# Is it worth putting an epoxy sealant over my garage?



## turfnsurf (Apr 29, 2020)

I like the idea of it protecting the slab on the inside from staining - I could wipe it off or mop over it. I also like the cool look.

Is there any value to doing it or is it mostly cosmetic? 
Are there any downsides to doing it?


----------



## ionicatoms (Mar 8, 2020)

Somebody put epoxy in my garage and now it's peeled up in random places. Apparently there is a correct / incorrect way to put it down. I didn't want to risk it, so I went with a polyaspartic coating at my parent's house.

My floor:


Parent's floor (newer):


----------



## turfnsurf (Apr 29, 2020)

ionicatoms said:


> Somebody put epoxy in my garage and now it's peeled up in random places. Apparently there is a correct / incorrect way to put it down. I didn't want to risk it, so I went with a polyaspartic coating at my parent's house.
> 
> My floor:
> 
> ...


So your parent's floor _isn't_ epoxy? 
Their floor looks like what I had in mind...I thought their finish was epoxy.

Are there any benefits to getting what they did that are different than cosmetic benefits (i.e. spills don't seep into the concrete finish)


----------



## ionicatoms (Mar 8, 2020)

turfnsurf said:


> So your parent's floor _isn't_ epoxy?


Correct. It's polyaspartic. Not epoxy.

It's easy to clean and resists staining and fading. No hot tire pickup. Other benefits may include slip resistance if you add in some texture.

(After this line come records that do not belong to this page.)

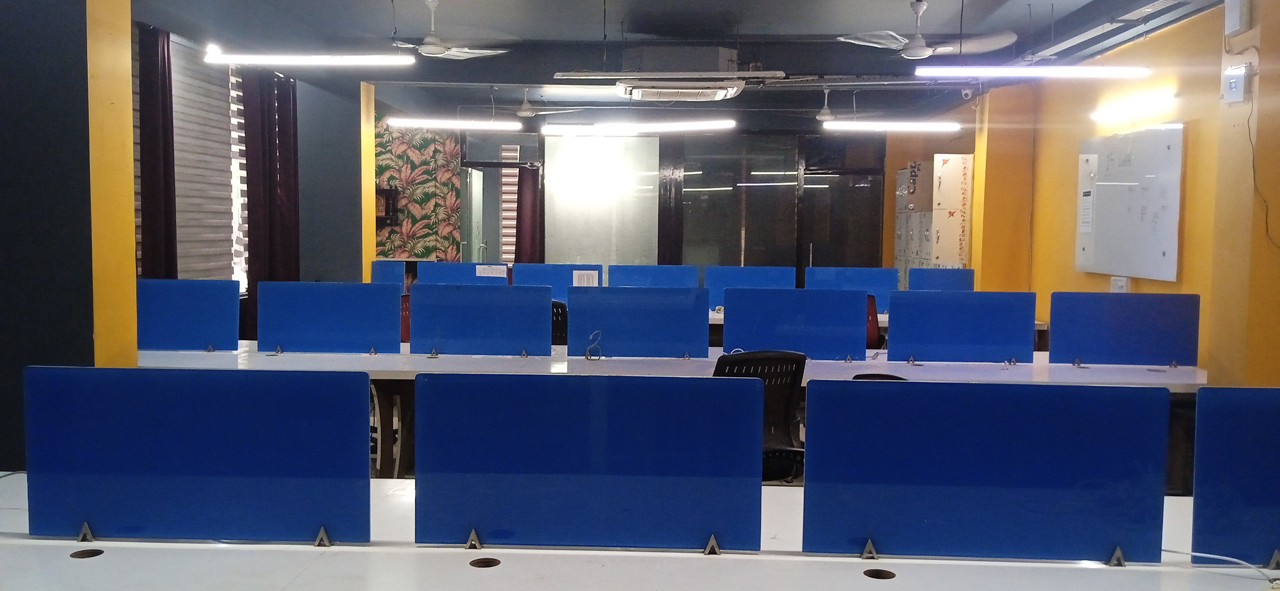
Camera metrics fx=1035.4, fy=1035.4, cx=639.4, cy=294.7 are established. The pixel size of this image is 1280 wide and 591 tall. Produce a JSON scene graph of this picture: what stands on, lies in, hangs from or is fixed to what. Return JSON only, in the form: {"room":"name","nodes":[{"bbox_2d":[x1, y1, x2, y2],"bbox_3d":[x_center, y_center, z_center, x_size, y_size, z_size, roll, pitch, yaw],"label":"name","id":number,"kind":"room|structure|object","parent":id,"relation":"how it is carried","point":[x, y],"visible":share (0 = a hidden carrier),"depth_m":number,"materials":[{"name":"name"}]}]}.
{"room":"office","nodes":[
{"label":"office","id":0,"kind":"room"},
{"bbox_2d":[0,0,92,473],"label":"dark wall","id":1,"kind":"structure","parent":0,"point":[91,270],"depth_m":3.76,"materials":[{"name":"paint"}]},
{"bbox_2d":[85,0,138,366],"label":"yellow column","id":2,"kind":"structure","parent":0,"point":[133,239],"depth_m":4.20,"materials":[{"name":"yellow paint"}]},
{"bbox_2d":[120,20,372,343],"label":"left wall","id":3,"kind":"structure","parent":0,"point":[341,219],"depth_m":9.64,"materials":[{"name":"paint"}]},
{"bbox_2d":[136,23,178,278],"bbox_3d":[-3.297,-0.495,7.064,0.139,2.681,0.475,1,4,2],"label":"curtain","id":4,"kind":"object","parent":3,"relation":"attached to","point":[150,118],"visible":0.6,"depth_m":7.03,"materials":[{"name":"fabric"}]},
{"bbox_2d":[137,31,246,292],"bbox_3d":[-3.363,-0.897,7.642,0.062,1.882,1.669,1,4,2],"label":"window blind","id":5,"kind":"object","parent":3,"relation":"in","point":[175,99],"visible":0.51,"depth_m":7.78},
{"bbox_2d":[242,67,299,335],"bbox_3d":[-3.077,-0.601,8.733,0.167,2.707,0.893,1,4,2],"label":"curtain","id":6,"kind":"object","parent":3,"relation":"attached to","point":[253,235],"visible":0.65,"depth_m":8.58,"materials":[{"name":"fabric"}]},
{"bbox_2d":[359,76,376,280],"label":"yellow column","id":7,"kind":"structure","parent":0,"point":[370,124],"depth_m":10.23,"materials":[{"name":"yellow paint"}]},
{"bbox_2d":[370,259,406,287],"bbox_3d":[-2.282,-0.058,9.327,0.321,0.499,0.090,1,4,2],"label":"divider","id":8,"kind":"object","parent":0,"point":[375,270],"visible":0.46,"depth_m":9.31,"materials":[{"name":"blue"}]},
{"bbox_2d":[378,110,891,283],"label":"back wall","id":9,"kind":"structure","parent":0,"point":[543,138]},
{"bbox_2d":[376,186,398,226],"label":"wall shelf","id":10,"kind":"object","parent":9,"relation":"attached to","point":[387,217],"visible":0.51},
{"bbox_2d":[372,112,461,262],"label":"floral wall","id":11,"kind":"object","parent":9,"relation":"attached to","point":[457,169],"visible":0.67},
{"bbox_2d":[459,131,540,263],"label":"glass door","id":12,"kind":"structure","parent":9,"relation":"in","point":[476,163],"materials":[{"name":"glass"}]},
{"bbox_2d":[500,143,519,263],"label":"window blind","id":13,"kind":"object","parent":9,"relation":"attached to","point":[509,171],"visible":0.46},
{"bbox_2d":[514,161,541,263],"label":"curtain","id":14,"kind":"object","parent":9,"relation":"attached to","point":[526,178],"visible":0.55,"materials":[{"name":"red fabric"}]},
{"bbox_2d":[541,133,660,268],"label":"frosted glass panel","id":15,"kind":"structure","parent":9,"relation":"in","point":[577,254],"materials":[{"name":"glass"}]},
{"bbox_2d":[673,132,885,276],"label":"glass door","id":16,"kind":"structure","parent":9,"relation":"in","point":[772,159],"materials":[{"name":"glass"}]},
{"bbox_2d":[609,263,699,287],"bbox_3d":[0.126,-0.027,9.001,0.709,0.459,0.058,1,4,2],"label":"desk divider","id":17,"kind":"object","parent":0,"point":[642,282],"visible":0.66,"depth_m":8.98,"materials":[{"name":"blue"}]},
{"bbox_2d":[91,0,1244,123],"bbox_3d":[0.095,-1.960,6.569,8.798,0.167,12.603,1,4,2],"label":"ceiling","id":18,"kind":"structure","parent":0,"point":[375,9],"depth_m":8.04,"materials":[{"name":"paint"}]},
{"bbox_2d":[202,47,416,65],"bbox_3d":[-2.015,-1.640,6.390,1.327,0.362,0.126,1,4,2],"label":"linear light","id":19,"kind":"object","parent":18,"relation":"hanging from","point":[347,58],"visible":0.99,"depth_m":6.35,"materials":[{"name":"white plastic"}]},
{"bbox_2d":[379,0,511,60],"bbox_3d":[-1.399,-1.777,6.866,1.048,0.391,1.033,1,4,2],"label":"ceiling fan","id":20,"kind":"object","parent":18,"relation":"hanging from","point":[425,48],"visible":0.98,"depth_m":6.84,"materials":[{"name":"white metal"}]},
{"bbox_2d":[386,116,524,129],"bbox_3d":[-1.716,-1.784,9.646,1.164,0.284,0.144,1,4,2],"label":"linear light","id":21,"kind":"object","parent":18,"relation":"hanging from","point":[438,124],"visible":0.99,"depth_m":9.62,"materials":[{"name":"white plastic"}]},
{"bbox_2d":[484,87,578,117],"bbox_3d":[-1.193,-1.968,10.565,1.123,0.351,1.090,1,4,2],"label":"ceiling fan","id":22,"kind":"object","parent":18,"relation":"hanging from","point":[522,114],"visible":0.95,"depth_m":10.50,"materials":[{"name":"white metal"}]},
{"bbox_2d":[540,120,735,134],"bbox_3d":[-0.018,-1.701,9.317,1.790,0.347,0.167,1,4,2],"label":"linear light","id":23,"kind":"object","parent":18,"relation":"hanging from","point":[694,126],"visible":0.99,"depth_m":9.28,"materials":[{"name":"white plastic"}]},
{"bbox_2d":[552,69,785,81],"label":"linear light","id":24,"kind":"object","parent":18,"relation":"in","point":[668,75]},
{"bbox_2d":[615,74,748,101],"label":"air conditioner","id":25,"kind":"object","parent":18,"relation":"attached to","point":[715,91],"visible":0.99,"depth_m":8.12,"materials":[{"name":"white plastic"}]},
{"bbox_2d":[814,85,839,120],"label":"ceiling fan","id":26,"kind":"object","parent":18,"relation":"hanging from","point":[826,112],"visible":0.96,"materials":[{"name":"white metal"}]},
{"bbox_2d":[818,119,960,131],"bbox_3d":[2.351,-1.702,9.542,1.363,0.246,0.113,1,4,2],"label":"linear light","id":27,"kind":"object","parent":18,"relation":"hanging from","point":[835,124],"visible":0.98,"depth_m":9.50,"materials":[{"name":"white plastic"}]},
{"bbox_2d":[835,0,1017,58],"bbox_3d":[1.847,-1.712,6.593,1.056,0.381,1.047,2,4,27],"label":"ceiling fan","id":28,"kind":"object","parent":18,"relation":"hanging from","point":[917,42],"visible":0.99,"depth_m":6.55,"materials":[{"name":"white metal"}]},
{"bbox_2d":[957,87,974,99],"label":"security camera","id":29,"kind":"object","parent":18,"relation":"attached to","point":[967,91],"visible":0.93,"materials":[{"name":"white plastic"}]},
{"bbox_2d":[916,64,1152,78],"bbox_3d":[2.460,-1.572,6.425,1.463,0.376,0.127,1,4,2],"label":"linear light","id":30,"kind":"object","parent":18,"relation":"hanging from","point":[1039,70],"visible":0.99,"depth_m":6.37,"materials":[{"name":"white plastic"}]},
{"bbox_2d":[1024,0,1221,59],"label":"cable tray","id":31,"kind":"object","parent":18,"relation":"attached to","point":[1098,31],"visible":0.97,"depth_m":6.56,"materials":[{"name":"metal"}]},
{"bbox_2d":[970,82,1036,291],"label":"yellow column","id":32,"kind":"structure","parent":0,"point":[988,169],"depth_m":9.72,"materials":[{"name":"paint"}]},
{"bbox_2d":[903,0,1279,384],"bbox_3d":[3.411,-0.408,6.726,0.234,2.905,8.942,1,4,2],"label":"right wall","id":33,"kind":"structure","parent":0,"point":[1171,42],"depth_m":7.23,"materials":[{"name":"yellow paint"}]},
{"bbox_2d":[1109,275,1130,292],"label":"wall socket","id":34,"kind":"object","parent":33,"relation":"attached to","point":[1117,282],"visible":0.65,"depth_m":7.24,"materials":[{"name":"white plastic"}]},
{"bbox_2d":[1074,122,1182,281],"bbox_3d":[3.431,-0.655,7.339,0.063,1.048,1.429,1,4,2],"label":"whiteboard","id":35,"kind":"object","parent":33,"relation":"attached to","point":[1114,147],"visible":0.96,"depth_m":7.21,"materials":[{"name":"white"}]},
{"bbox_2d":[1078,187,1094,234],"bbox_3d":[3.310,-0.620,7.661,0.013,0.309,0.191,1,4,2],"label":"paper notice","id":36,"kind":"object","parent":35,"relation":"attached to","point":[1085,221],"visible":0.98,"depth_m":7.66,"materials":[{"name":"white paper"}]},
{"bbox_2d":[1089,88,1177,123],"bbox_3d":[3.431,-1.321,7.243,0.102,0.084,1.190,1,4,2],"label":"wall light","id":37,"kind":"object","parent":33,"relation":"attached to","point":[1140,103],"visible":0.99,"depth_m":7.12,"materials":[{"name":"white"}]},
{"bbox_2d":[1221,64,1251,103],"bbox_3d":[2.679,-0.943,4.662,0.047,0.169,0.142,1,4,2],"label":"box","id":38,"kind":"object","parent":33,"relation":"attached to","point":[1234,85],"visible":0.99,"depth_m":4.63,"materials":[{"name":"white"}]},
{"bbox_2d":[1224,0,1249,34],"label":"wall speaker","id":39,"kind":"object","parent":33,"relation":"attached to","point":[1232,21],"visible":0.98,"depth_m":4.78,"materials":[{"name":"white"}]},
{"bbox_2d":[1244,86,1279,249],"bbox_3d":[2.923,-0.675,4.828,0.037,0.885,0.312,0,4,-3],"label":"cable","id":40,"kind":"object","parent":33,"relation":"attached to","point":[1253,167],"visible":0.98,"depth_m":4.90,"materials":[{"name":"black plastic"}]},
{"bbox_2d":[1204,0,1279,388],"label":"pillar","id":41,"kind":"structure","parent":0,"point":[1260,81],"depth_m":4.83,"materials":[{"name":"paint"}]},
{"label":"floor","id":42,"kind":"structure","parent":0,"visible":0},
{"bbox_2d":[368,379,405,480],"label":"office chair","id":43,"kind":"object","parent":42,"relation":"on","point":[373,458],"visible":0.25,"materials":[{"name":"black plastic"}]},
{"bbox_2d":[399,292,411,342],"bbox_3d":[-1.443,0.459,6.741,0.613,0.922,0.615,1,4,2],"label":"office chair","id":44,"kind":"object","parent":42,"relation":"on","point":[404,326],"visible":0.17,"depth_m":6.81,"materials":[{"name":"red"}]},
{"bbox_2d":[550,299,569,345],"bbox_3d":[-0.633,0.485,6.548,0.604,0.896,0.625,1,4,2],"label":"office chair","id":45,"kind":"object","parent":42,"relation":"on","point":[564,315],"visible":0.2,"depth_m":6.44,"materials":[{"name":"black"}]},
{"bbox_2d":[0,473,1274,590],"bbox_3d":[-0.004,0.934,2.260,4.744,0.707,1.194,1,4,2],"label":"front desk","id":46,"kind":"object","parent":42,"relation":"on","point":[68,560],"visible":0.7,"depth_m":2.20,"materials":[{"name":"white laminate"}]},
{"bbox_2d":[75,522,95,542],"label":"clip","id":47,"kind":"object","parent":46,"relation":"on","point":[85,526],"visible":0.84,"depth_m":2.27,"materials":[{"name":"silver metal"}]},
{"bbox_2d":[69,547,104,558],"bbox_3d":[-1.197,0.561,2.240,0.065,0.009,0.069,1,4,2],"label":"cable grommet","id":48,"kind":"object","parent":46,"relation":"in","point":[78,554],"visible":0.73,"depth_m":2.24,"materials":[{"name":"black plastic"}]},
{"bbox_2d":[24,366,371,545],"bbox_3d":[-1.009,0.362,2.338,0.766,0.403,0.055,1,4,2],"label":"divider","id":49,"kind":"object","parent":46,"relation":"on","point":[129,464],"visible":1,"depth_m":2.32,"materials":[{"name":"blue"}]},
{"bbox_2d":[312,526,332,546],"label":"clip","id":50,"kind":"object","parent":46,"relation":"on","point":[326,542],"visible":0.84,"depth_m":2.27,"materials":[{"name":"silver metal"}]},
{"bbox_2d":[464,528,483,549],"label":"clip","id":51,"kind":"object","parent":46,"relation":"on","point":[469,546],"visible":0.86,"depth_m":2.24,"materials":[{"name":"silver metal"}]},
{"bbox_2d":[468,556,501,568],"bbox_3d":[-0.330,0.574,2.201,0.067,0.012,0.074,1,4,2],"label":"cable grommet","id":52,"kind":"object","parent":46,"relation":"in","point":[486,562],"visible":0.82,"depth_m":2.20,"materials":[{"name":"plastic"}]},
{"bbox_2d":[412,371,766,552],"bbox_3d":[-0.114,0.374,2.303,0.761,0.394,0.051,1,4,2],"label":"divider","id":53,"kind":"object","parent":46,"relation":"on","point":[585,464],"visible":0.99,"depth_m":2.28,"materials":[{"name":"blue"}]},
{"bbox_2d":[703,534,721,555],"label":"clip","id":54,"kind":"object","parent":46,"relation":"on","point":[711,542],"visible":0.73,"depth_m":2.24,"materials":[{"name":"silver metal"}]},
{"bbox_2d":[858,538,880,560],"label":"clip","id":55,"kind":"object","parent":46,"relation":"on","point":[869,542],"visible":0.83,"depth_m":2.19,"materials":[{"name":"silver metal"}]},
{"bbox_2d":[862,567,896,579],"bbox_3d":[0.500,0.587,2.159,0.070,0.018,0.075,1,4,2],"label":"cable grommet","id":56,"kind":"object","parent":46,"relation":"in","point":[875,575],"visible":0.83,"depth_m":2.16,"materials":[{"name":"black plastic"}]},
{"bbox_2d":[800,377,1171,564],"bbox_3d":[0.751,0.385,2.241,0.756,0.397,0.053,1,4,2],"label":"divider","id":57,"kind":"object","parent":46,"relation":"on","point":[982,478],"visible":0.99,"depth_m":2.23,"materials":[{"name":"blue fabric"}]},
{"bbox_2d":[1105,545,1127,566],"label":"clip","id":58,"kind":"object","parent":46,"relation":"on","point":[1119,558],"visible":0.72,"depth_m":2.18,"materials":[{"name":"silver metal"}]},
{"bbox_2d":[1165,547,1279,583],"bbox_3d":[1.244,0.572,2.194,0.379,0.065,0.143,3,4,33],"label":"cable","id":59,"kind":"object","parent":46,"relation":"on","point":[1218,556],"visible":0.85,"depth_m":2.21,"materials":[{"name":"white plastic"}]},
{"bbox_2d":[1189,385,1279,568],"bbox_3d":[1.708,0.400,2.218,1.066,0.403,0.061,1,4,2],"label":"divider","id":60,"kind":"object","parent":46,"relation":"on","point":[1253,501],"visible":1,"depth_m":2.22,"materials":[{"name":"blue fabric"}]},
{"bbox_2d":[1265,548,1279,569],"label":"clip","id":61,"kind":"object","parent":46,"relation":"on","point":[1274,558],"visible":0.92,"depth_m":2.17,"materials":[{"name":"silver metal"}]},
{"bbox_2d":[134,343,1209,488],"bbox_3d":[0.122,0.717,5.421,5.909,0.725,1.087,1,4,2],"label":"long desk","id":62,"kind":"object","parent":42,"relation":"on","point":[373,363],"visible":0.32,"depth_m":5.13,"materials":[{"name":"white laminate"}]},
{"bbox_2d":[138,277,241,350],"bbox_3d":[-2.622,0.105,5.695,0.816,0.416,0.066,1,4,2],"label":"blue panel","id":63,"kind":"object","parent":62,"relation":"on","point":[194,342],"visible":0.88,"depth_m":5.66,"materials":[{"name":"blue fabric"}]},
{"bbox_2d":[259,280,404,353],"bbox_3d":[-1.675,0.127,5.615,0.751,0.396,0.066,1,4,2],"label":"blue panel","id":64,"kind":"object","parent":62,"relation":"on","point":[261,314],"visible":0.99,"depth_m":5.60,"materials":[{"name":"blue"}]},
{"bbox_2d":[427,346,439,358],"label":"clip","id":65,"kind":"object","parent":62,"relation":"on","point":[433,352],"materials":[{"name":"grey metal"}]},
{"bbox_2d":[408,282,554,355],"bbox_3d":[-0.848,0.138,5.564,0.748,0.393,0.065,1,4,2],"label":"blue panel","id":66,"kind":"object","parent":62,"relation":"on","point":[545,297],"visible":1,"depth_m":5.55,"materials":[{"name":"blue"}]},
{"bbox_2d":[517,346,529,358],"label":"clip","id":67,"kind":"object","parent":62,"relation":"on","point":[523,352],"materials":[{"name":"grey metal"}]},
{"bbox_2d":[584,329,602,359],"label":"cable","id":68,"kind":"object","parent":62,"relation":"on","point":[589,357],"visible":0.98,"depth_m":5.50,"materials":[{"name":"plastic"}]},
{"bbox_2d":[565,285,709,358],"bbox_3d":[-0.012,0.152,5.592,0.743,0.389,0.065,1,4,2],"label":"blue panel","id":69,"kind":"object","parent":62,"relation":"on","point":[606,336],"visible":1,"depth_m":5.57,"materials":[{"name":"blue"}]},
{"bbox_2d":[719,287,869,359],"bbox_3d":[0.832,0.161,5.526,0.768,0.387,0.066,1,4,2],"label":"blue panel","id":70,"kind":"object","parent":62,"relation":"on","point":[738,342],"visible":0.98,"depth_m":5.51,"materials":[{"name":"blue"}]},
{"bbox_2d":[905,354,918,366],"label":"clip","id":71,"kind":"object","parent":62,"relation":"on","point":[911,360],"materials":[{"name":"grey metal"}]},
{"bbox_2d":[881,288,1037,362],"bbox_3d":[1.722,0.171,5.546,0.771,0.396,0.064,1,4,2],"label":"blue panel","id":72,"kind":"object","parent":62,"relation":"on","point":[982,342],"visible":1,"depth_m":5.53,"materials":[{"name":"blue fabric"}]},
{"bbox_2d":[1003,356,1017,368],"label":"clip","id":73,"kind":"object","parent":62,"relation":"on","point":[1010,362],"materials":[{"name":"grey metal"}]},
{"bbox_2d":[1047,290,1199,366],"bbox_3d":[2.570,0.180,5.468,0.748,0.405,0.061,1,4,2],"label":"blue panel","id":74,"kind":"object","parent":62,"relation":"on","point":[1144,342],"visible":0.99,"depth_m":5.45,"materials":[{"name":"blue fabric"}]},
{"bbox_2d":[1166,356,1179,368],"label":"clip","id":75,"kind":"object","parent":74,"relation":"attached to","point":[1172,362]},
{"bbox_2d":[713,350,809,482],"bbox_3d":[0.379,0.669,4.163,0.648,0.932,0.646,-2,4,-31],"label":"office chair","id":76,"kind":"object","parent":42,"relation":"on","point":[745,373],"visible":0.4,"depth_m":4.06,"materials":[{"name":"black"}]},
{"bbox_2d":[865,294,882,349],"bbox_3d":[1.455,0.457,7.581,0.615,0.927,0.622,3,4,33],"label":"office chair","id":77,"kind":"object","parent":42,"relation":"on","point":[873,315],"visible":0.21,"depth_m":7.39,"materials":[{"name":"red"}]},
{"bbox_2d":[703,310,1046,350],"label":"back desk","id":78,"kind":"object","parent":42,"relation":"on","point":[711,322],"visible":0.09,"depth_m":7.98,"materials":[{"name":"white"}]},
{"bbox_2d":[416,261,508,284],"bbox_3d":[-1.540,-0.046,9.025,0.741,0.453,0.056,1,4,2],"label":"desk divider","id":79,"kind":"object","parent":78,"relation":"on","point":[444,270],"visible":0.5,"depth_m":9.00,"materials":[{"name":"blue"}]},
{"bbox_2d":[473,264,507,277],"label":"paper label","id":80,"kind":"object","parent":79,"relation":"attached to","point":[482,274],"visible":0.98,"depth_m":8.35,"materials":[{"name":"white paper"}]},
{"bbox_2d":[511,262,602,301],"bbox_3d":[-0.712,-0.049,8.773,0.705,0.435,0.061,1,4,2],"label":"desk divider","id":81,"kind":"object","parent":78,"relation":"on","point":[547,270],"visible":0.48,"depth_m":8.76,"materials":[{"name":"blue"}]},
{"bbox_2d":[571,268,600,286],"bbox_3d":[-0.425,-0.083,8.099,0.182,0.195,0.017,1,4,2],"label":"paper label","id":82,"kind":"object","parent":81,"relation":"attached to","point":[583,272],"visible":0.92,"depth_m":8.09,"materials":[{"name":"white paper"}]},
{"bbox_2d":[704,264,795,309],"bbox_3d":[0.940,-0.053,8.843,0.720,0.396,0.064,1,4,2],"label":"divider","id":83,"kind":"object","parent":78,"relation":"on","point":[738,270],"visible":0.6,"depth_m":8.83,"materials":[{"name":"blue"}]},
{"bbox_2d":[806,266,900,305],"bbox_3d":[1.768,-0.030,8.657,0.747,0.407,0.060,1,4,2],"label":"desk divider","id":84,"kind":"object","parent":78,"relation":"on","point":[856,270],"visible":0.56,"depth_m":8.64,"materials":[{"name":"blue fabric"}]},
{"bbox_2d":[905,267,974,291],"bbox_3d":[2.553,0.009,8.775,0.527,0.474,0.059,1,4,2],"label":"desk divider","id":85,"kind":"object","parent":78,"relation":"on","point":[972,274],"visible":0.57,"depth_m":8.75,"materials":[{"name":"blue"}]},
{"bbox_2d":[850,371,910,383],"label":"office chair","id":86,"kind":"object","parent":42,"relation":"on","point":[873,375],"visible":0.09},
{"bbox_2d":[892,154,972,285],"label":"locker","id":87,"kind":"object","parent":42,"relation":"on","point":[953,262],"visible":0.51,"depth_m":10.76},
{"bbox_2d":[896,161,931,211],"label":"cardboard box","id":88,"kind":"object","parent":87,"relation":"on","point":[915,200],"visible":0.77,"depth_m":11.42,"materials":[{"name":"cardboard"}]},
{"bbox_2d":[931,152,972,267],"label":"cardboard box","id":89,"kind":"object","parent":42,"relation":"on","point":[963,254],"visible":0.61,"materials":[{"name":"white"}]}
]}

This is the company i used:
https://theonedayfloor.com/


----------



## ionicatoms (Mar 8, 2020)

Oh yeah, all their visitors comment on the floor. It gets a lot of compliments.


----------



## corneliani (Apr 2, 2019)

https://www.flooringinc.com/blog/polyaspartic-vs-epoxy/

I had the same done, and for $800 its not worth the DIY attempt. The buffing/sanding of the existing concrete with dustless buffers, to create great adhesion and remove contaminants, etc, is well worth the money right there. And if you notice they apply A TON of flakes vs what you get in the DIY kit! That's what makes it pop out when you see it. It's also a bit more textured of a finish due to those stacked flakes.


----------



## GeorgiaZLawn (Jun 15, 2021)

@corneliani What company did you use? Were you satisfied with the end result?


----------